Unlocking the mystery behind Ruth's Chris steakhouse
Got steak? Meet author and Ruth’s Chris Steak House heir Randy Fertel discussing and signing The Gorilla Man and the Empress of Steak: A New Orleans Family Memoir (University Press of Mississippi, $28) Monday, 8pm Books & Books, Coral Gables.
The Gorilla Man is the story of two larger-than-life characters. Ruth Fertel was a petite, smart, tough-as-nails blonde with a weakness for rogues, who founded the Ruth’s Chris Steak House empire almost by accident. The chain was founded by the single mother of tw, in 1965, after she bought the existing Chris Steak House.

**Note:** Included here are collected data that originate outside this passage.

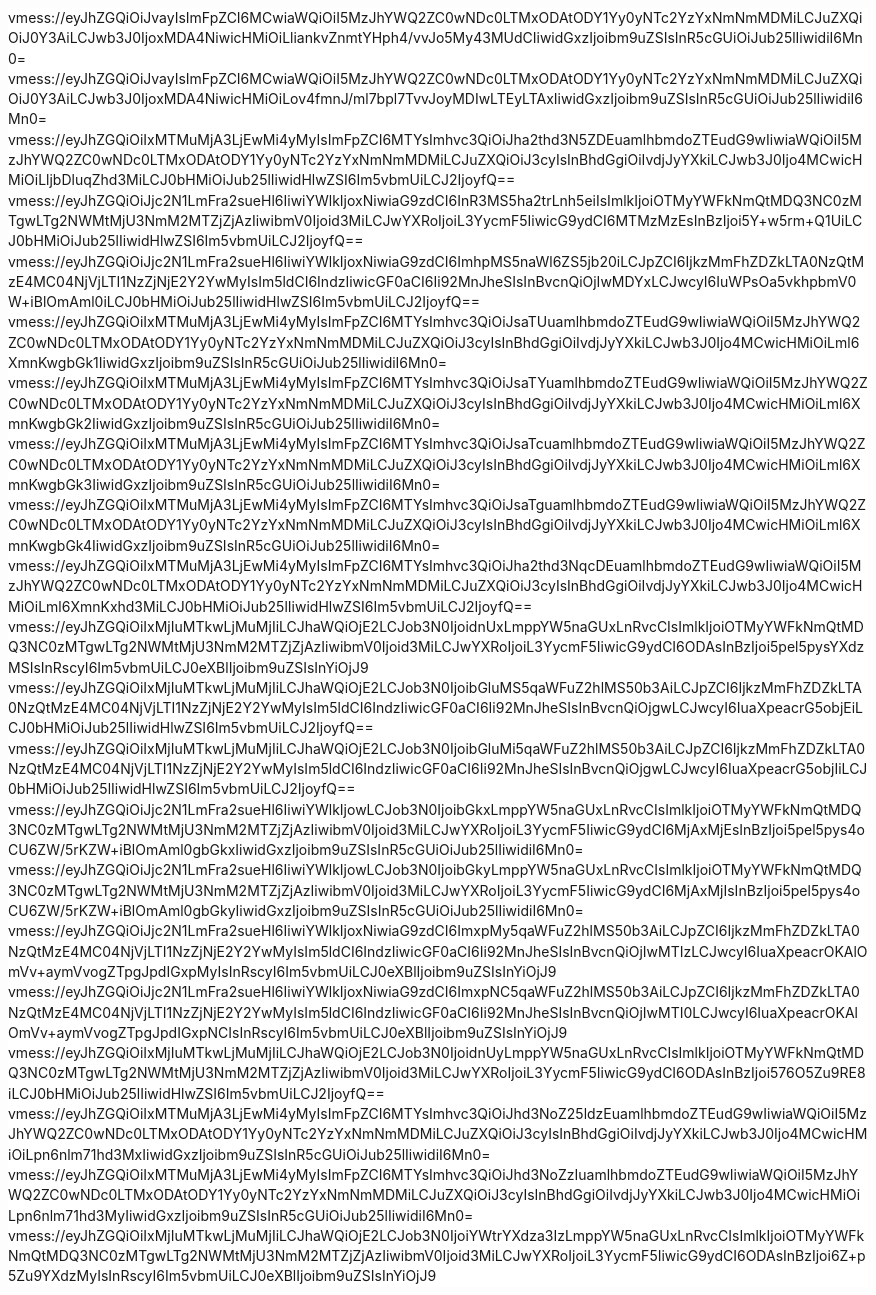 vmess://eyJhZGQiOiJvayIsImFpZCI6MCwiaWQiOiI5MzJhYWQ2ZC0wNDc0LTMxODAtODY1Yy0yNTc2YzYxNmNmMDMiLCJuZXQiOiJ0Y3AiLCJwb3J0IjoxMDA4NiwicHMiOiLliankvZnmtYHph4/vvJo5My43MUdCIiwidGxzIjoibm9uZSIsInR5cGUiOiJub25lIiwidiI6Mn0=
vmess://eyJhZGQiOiJvayIsImFpZCI6MCwiaWQiOiI5MzJhYWQ2ZC0wNDc0LTMxODAtODY1Yy0yNTc2YzYxNmNmMDMiLCJuZXQiOiJ0Y3AiLCJwb3J0IjoxMDA4NiwicHMiOiLov4fmnJ/ml7bpl7TvvJoyMDIwLTEyLTAxIiwidGxzIjoibm9uZSIsInR5cGUiOiJub25lIiwidiI6Mn0=
vmess://eyJhZGQiOiIxMTMuMjA3LjEwMi4yMyIsImFpZCI6MTYsImhvc3QiOiJha2thd3N5ZDEuamlhbmdoZTEudG9wIiwiaWQiOiI5MzJhYWQ2ZC0wNDc0LTMxODAtODY1Yy0yNTc2YzYxNmNmMDMiLCJuZXQiOiJ3cyIsInBhdGgiOiIvdjJyYXkiLCJwb3J0Ijo4MCwicHMiOiLljbDluqZhd3MiLCJ0bHMiOiJub25lIiwidHlwZSI6Im5vbmUiLCJ2IjoyfQ==
vmess://eyJhZGQiOiJjc2N1LmFra2sueHl6IiwiYWlkIjoxNiwiaG9zdCI6InR3MS5ha2trLnh5eiIsImlkIjoiOTMyYWFkNmQtMDQ3NC0zMTgwLTg2NWMtMjU3NmM2MTZjZjAzIiwibmV0Ijoid3MiLCJwYXRoIjoiL3YycmF5IiwicG9ydCI6MTMzMzEsInBzIjoi5Y+w5rm+Q1UiLCJ0bHMiOiJub25lIiwidHlwZSI6Im5vbmUiLCJ2IjoyfQ==
vmess://eyJhZGQiOiJjc2N1LmFra2sueHl6IiwiYWlkIjoxNiwiaG9zdCI6ImhpMS5naWl6ZS5jb20iLCJpZCI6IjkzMmFhZDZkLTA0NzQtMzE4MC04NjVjLTI1NzZjNjE2Y2YwMyIsIm5ldCI6IndzIiwicGF0aCI6Ii92MnJheSIsInBvcnQiOjIwMDYxLCJwcyI6IuWPsOa5vkhpbmV0W+iBlOmAml0iLCJ0bHMiOiJub25lIiwidHlwZSI6Im5vbmUiLCJ2IjoyfQ==
vmess://eyJhZGQiOiIxMTMuMjA3LjEwMi4yMyIsImFpZCI6MTYsImhvc3QiOiJsaTUuamlhbmdoZTEudG9wIiwiaWQiOiI5MzJhYWQ2ZC0wNDc0LTMxODAtODY1Yy0yNTc2YzYxNmNmMDMiLCJuZXQiOiJ3cyIsInBhdGgiOiIvdjJyYXkiLCJwb3J0Ijo4MCwicHMiOiLml6XmnKwgbGk1IiwidGxzIjoibm9uZSIsInR5cGUiOiJub25lIiwidiI6Mn0=
vmess://eyJhZGQiOiIxMTMuMjA3LjEwMi4yMyIsImFpZCI6MTYsImhvc3QiOiJsaTYuamlhbmdoZTEudG9wIiwiaWQiOiI5MzJhYWQ2ZC0wNDc0LTMxODAtODY1Yy0yNTc2YzYxNmNmMDMiLCJuZXQiOiJ3cyIsInBhdGgiOiIvdjJyYXkiLCJwb3J0Ijo4MCwicHMiOiLml6XmnKwgbGk2IiwidGxzIjoibm9uZSIsInR5cGUiOiJub25lIiwidiI6Mn0=
vmess://eyJhZGQiOiIxMTMuMjA3LjEwMi4yMyIsImFpZCI6MTYsImhvc3QiOiJsaTcuamlhbmdoZTEudG9wIiwiaWQiOiI5MzJhYWQ2ZC0wNDc0LTMxODAtODY1Yy0yNTc2YzYxNmNmMDMiLCJuZXQiOiJ3cyIsInBhdGgiOiIvdjJyYXkiLCJwb3J0Ijo4MCwicHMiOiLml6XmnKwgbGk3IiwidGxzIjoibm9uZSIsInR5cGUiOiJub25lIiwidiI6Mn0=
vmess://eyJhZGQiOiIxMTMuMjA3LjEwMi4yMyIsImFpZCI6MTYsImhvc3QiOiJsaTguamlhbmdoZTEudG9wIiwiaWQiOiI5MzJhYWQ2ZC0wNDc0LTMxODAtODY1Yy0yNTc2YzYxNmNmMDMiLCJuZXQiOiJ3cyIsInBhdGgiOiIvdjJyYXkiLCJwb3J0Ijo4MCwicHMiOiLml6XmnKwgbGk4IiwidGxzIjoibm9uZSIsInR5cGUiOiJub25lIiwidiI6Mn0=
vmess://eyJhZGQiOiIxMTMuMjA3LjEwMi4yMyIsImFpZCI6MTYsImhvc3QiOiJha2thd3NqcDEuamlhbmdoZTEudG9wIiwiaWQiOiI5MzJhYWQ2ZC0wNDc0LTMxODAtODY1Yy0yNTc2YzYxNmNmMDMiLCJuZXQiOiJ3cyIsInBhdGgiOiIvdjJyYXkiLCJwb3J0Ijo4MCwicHMiOiLml6XmnKxhd3MiLCJ0bHMiOiJub25lIiwidHlwZSI6Im5vbmUiLCJ2IjoyfQ==
vmess://eyJhZGQiOiIxMjIuMTkwLjMuMjIiLCJhaWQiOjE2LCJob3N0IjoidnUxLmppYW5naGUxLnRvcCIsImlkIjoiOTMyYWFkNmQtMDQ3NC0zMTgwLTg2NWMtMjU3NmM2MTZjZjAzIiwibmV0Ijoid3MiLCJwYXRoIjoiL3YycmF5IiwicG9ydCI6ODAsInBzIjoi5pel5pysYXdzMSIsInRscyI6Im5vbmUiLCJ0eXBlIjoibm9uZSIsInYiOjJ9
vmess://eyJhZGQiOiIxMjIuMTkwLjMuMjIiLCJhaWQiOjE2LCJob3N0IjoibGluMS5qaWFuZ2hlMS50b3AiLCJpZCI6IjkzMmFhZDZkLTA0NzQtMzE4MC04NjVjLTI1NzZjNjE2Y2YwMyIsIm5ldCI6IndzIiwicGF0aCI6Ii92MnJheSIsInBvcnQiOjgwLCJwcyI6IuaXpeacrG5objEiLCJ0bHMiOiJub25lIiwidHlwZSI6Im5vbmUiLCJ2IjoyfQ==
vmess://eyJhZGQiOiIxMjIuMTkwLjMuMjIiLCJhaWQiOjE2LCJob3N0IjoibGluMi5qaWFuZ2hlMS50b3AiLCJpZCI6IjkzMmFhZDZkLTA0NzQtMzE4MC04NjVjLTI1NzZjNjE2Y2YwMyIsIm5ldCI6IndzIiwicGF0aCI6Ii92MnJheSIsInBvcnQiOjgwLCJwcyI6IuaXpeacrG5objIiLCJ0bHMiOiJub25lIiwidHlwZSI6Im5vbmUiLCJ2IjoyfQ==
vmess://eyJhZGQiOiJjc2N1LmFra2sueHl6IiwiYWlkIjowLCJob3N0IjoibGkxLmppYW5naGUxLnRvcCIsImlkIjoiOTMyYWFkNmQtMDQ3NC0zMTgwLTg2NWMtMjU3NmM2MTZjZjAzIiwibmV0Ijoid3MiLCJwYXRoIjoiL3YycmF5IiwicG9ydCI6MjAxMjEsInBzIjoi5pel5pys4oCU6ZW/5rKZW+iBlOmAml0gbGkxIiwidGxzIjoibm9uZSIsInR5cGUiOiJub25lIiwidiI6Mn0=
vmess://eyJhZGQiOiJjc2N1LmFra2sueHl6IiwiYWlkIjowLCJob3N0IjoibGkyLmppYW5naGUxLnRvcCIsImlkIjoiOTMyYWFkNmQtMDQ3NC0zMTgwLTg2NWMtMjU3NmM2MTZjZjAzIiwibmV0Ijoid3MiLCJwYXRoIjoiL3YycmF5IiwicG9ydCI6MjAxMjIsInBzIjoi5pel5pys4oCU6ZW/5rKZW+iBlOmAml0gbGkyIiwidGxzIjoibm9uZSIsInR5cGUiOiJub25lIiwidiI6Mn0=
vmess://eyJhZGQiOiJjc2N1LmFra2sueHl6IiwiYWlkIjoxNiwiaG9zdCI6ImxpMy5qaWFuZ2hlMS50b3AiLCJpZCI6IjkzMmFhZDZkLTA0NzQtMzE4MC04NjVjLTI1NzZjNjE2Y2YwMyIsIm5ldCI6IndzIiwicGF0aCI6Ii92MnJheSIsInBvcnQiOjIwMTIzLCJwcyI6IuaXpeacrOKAlOmVv+aymVvogZTpgJpdIGxpMyIsInRscyI6Im5vbmUiLCJ0eXBlIjoibm9uZSIsInYiOjJ9
vmess://eyJhZGQiOiJjc2N1LmFra2sueHl6IiwiYWlkIjoxNiwiaG9zdCI6ImxpNC5qaWFuZ2hlMS50b3AiLCJpZCI6IjkzMmFhZDZkLTA0NzQtMzE4MC04NjVjLTI1NzZjNjE2Y2YwMyIsIm5ldCI6IndzIiwicGF0aCI6Ii92MnJheSIsInBvcnQiOjIwMTI0LCJwcyI6IuaXpeacrOKAlOmVv+aymVvogZTpgJpdIGxpNCIsInRscyI6Im5vbmUiLCJ0eXBlIjoibm9uZSIsInYiOjJ9
vmess://eyJhZGQiOiIxMjIuMTkwLjMuMjIiLCJhaWQiOjE2LCJob3N0IjoidnUyLmppYW5naGUxLnRvcCIsImlkIjoiOTMyYWFkNmQtMDQ3NC0zMTgwLTg2NWMtMjU3NmM2MTZjZjAzIiwibmV0Ijoid3MiLCJwYXRoIjoiL3YycmF5IiwicG9ydCI6ODAsInBzIjoi576O5Zu9RE8iLCJ0bHMiOiJub25lIiwidHlwZSI6Im5vbmUiLCJ2IjoyfQ==
vmess://eyJhZGQiOiIxMTMuMjA3LjEwMi4yMyIsImFpZCI6MTYsImhvc3QiOiJhd3NoZ25ldzEuamlhbmdoZTEudG9wIiwiaWQiOiI5MzJhYWQ2ZC0wNDc0LTMxODAtODY1Yy0yNTc2YzYxNmNmMDMiLCJuZXQiOiJ3cyIsInBhdGgiOiIvdjJyYXkiLCJwb3J0Ijo4MCwicHMiOiLpn6nlm71hd3MxIiwidGxzIjoibm9uZSIsInR5cGUiOiJub25lIiwidiI6Mn0=
vmess://eyJhZGQiOiIxMTMuMjA3LjEwMi4yMyIsImFpZCI6MTYsImhvc3QiOiJhd3NoZzIuamlhbmdoZTEudG9wIiwiaWQiOiI5MzJhYWQ2ZC0wNDc0LTMxODAtODY1Yy0yNTc2YzYxNmNmMDMiLCJuZXQiOiJ3cyIsInBhdGgiOiIvdjJyYXkiLCJwb3J0Ijo4MCwicHMiOiLpn6nlm71hd3MyIiwidGxzIjoibm9uZSIsInR5cGUiOiJub25lIiwidiI6Mn0=
vmess://eyJhZGQiOiIxMjIuMTkwLjMuMjIiLCJhaWQiOjE2LCJob3N0IjoiYWtrYXdza3IzLmppYW5naGUxLnRvcCIsImlkIjoiOTMyYWFkNmQtMDQ3NC0zMTgwLTg2NWMtMjU3NmM2MTZjZjAzIiwibmV0Ijoid3MiLCJwYXRoIjoiL3YycmF5IiwicG9ydCI6ODAsInBzIjoi6Z+p5Zu9YXdzMyIsInRscyI6Im5vbmUiLCJ0eXBlIjoibm9uZSIsInYiOjJ9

Rodney Fertel was a gold-plated, one-of-a-kind personality, a railbird-heir to wealth from a pawnshop of dubious repute just around the corner from where the teenage Louis Armstrong and his trumpet were discovered.
When Fertel ran for mayor of New Orleans on a single campaign promise-buying a pair of gorillas for the zoo-he garnered a paltry 308 votes. Then he purchased the gorillas anyway. These colorful figures yoked together two worlds not often connected-lazy rice farms in the bayous and swinging urban streets where ethnicities jazzily collided. A trip downriver to the hamlet of Happy Jack focuses on its French-Alsatian roots, bountiful tables, and self-reliant lifestyle that inspired a restaurant legend. The story also offers a close-up of life in the Old Jewish Quarter on Rampart Street-and how it intersected with the denizens of “Back a’ Town,” just a few blocks away, who brought jazz from New Orleans to the world.
Randy Fertel, a former manager of Ruth’s Chris Steak House in New Orleans, remembers interrupting high school homework to make emergency bread runs. He also served as Director of Marketing for the national corporation.